## YOUR TASK
Can you print the passage of the L 98-59 article below word for word, from "New observations of exoplanets" up to and including "the habitable zone."?

## PAGE EXCERPT
[Start of section]

11th August 2021

New observations of exoplanets in the L 98-59 system

New observations of the M-type star L 98-59 and its surrounding system have revealed a planet with half the mass of Venus, making it the lightest exoplanet ever to be measured using the radial velocity method. Alongside this are a likely water world, and a possible planet in the habitable zone.

L 98-59 is an M3 dwarf star with about 31% of our Sun's mass and radius, located in the constellation of Volans about 35 light years away. A previous study using the Transiting Exoplanet Survey Satellite (TESS) had detected three inner terrestrial-sized planets, announced in March 2019.

Astronomers from the European Southern Observatory (ESO) have now made follow-up observations using the Very Large Telescope (VLT) in Chile, confirming an additional fourth planet, and hints of a fifth planet, along with more details about the already known ones in the inner part of the system.

The newly spotted fourth world (designated L 98-59 e) weighs in at 3.1 Earth masses and is believed to be a "super Venus". The fifth world (L 98-59 f) is estimated at 2.46 Earth masses and is the most distant from its star. Both are in the band where liquid water might exist on their surfaces – but the fifth lies in a particularly favourable part of the "goldilocks zone" that is remarkably similar to Earth. If confirmed by future studies, the latter is therefore the more promising of the two in terms of suitability for life.

The ESO team's observations of the inner three worlds (b, c, and d) confirmed that the planet closest to the star is around half the mass of Venus, making it the lightest exoplanet ever detected using the radial velocity technique. Their new insights also revealed that the two innermost planets, although thought to be hot, dry and rocky worlds, might hold small amounts of water. The third planet is 1.9 Earth masses, and the astronomers believe that 30% of its mass is water.

[End of section]

## DATA FOR REVIEW
[Start of section]

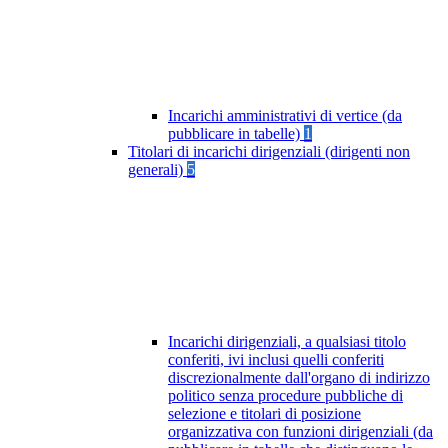
Incarichi amministrativi di vertice (da
pubblicare in tabelle)
1
Titolari di incarichi dirigenziali (dirigenti non
generali)
5
Incarichi dirigenziali, a qualsiasi titolo
conferiti, ivi inclusi quelli conferiti
discrezionalmente dall'organo di indirizzo
politico senza procedure pubbliche di
selezione e titolari di posizione
organizzativa con funzioni dirigenziali (da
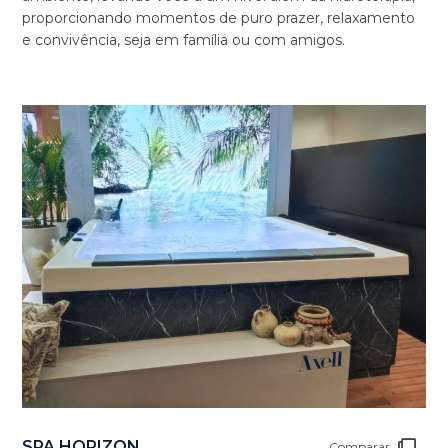
proporcionando momentos de puro prazer, relaxamento
e convivência, seja em família ou com amigos.
SPA HORIZON
Comparar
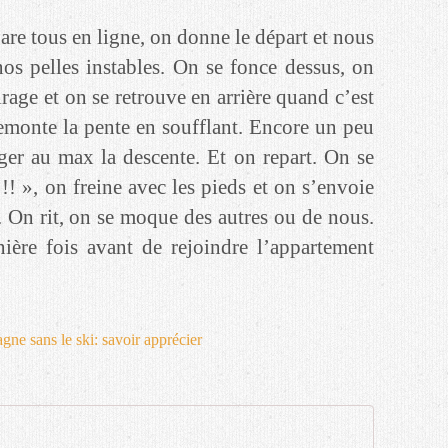
pare tous en ligne, on donne le départ et nous
nos pelles instables. On se fonce dessus, on
rage et on se retrouve en arrière quand c’est
 remonte la pente en soufflant. Encore un peu
ger au max la descente. Et on repart. On se
!!! », on freine avec les pieds et on s’envoie
. On rit, on se moque des autres ou de nous.
ère fois avant de rejoindre l’appartement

[End of section]

## ANSWER BOX
New observations of exoplanets in the L 98-59 system

New observations of the M-type star L 98-59 and its surrounding system have revealed a planet with half the mass of Venus, making it the lightest exoplanet ever to be measured using the radial velocity method. Alongside this are a likely water world, and a possible planet in the habitable zone.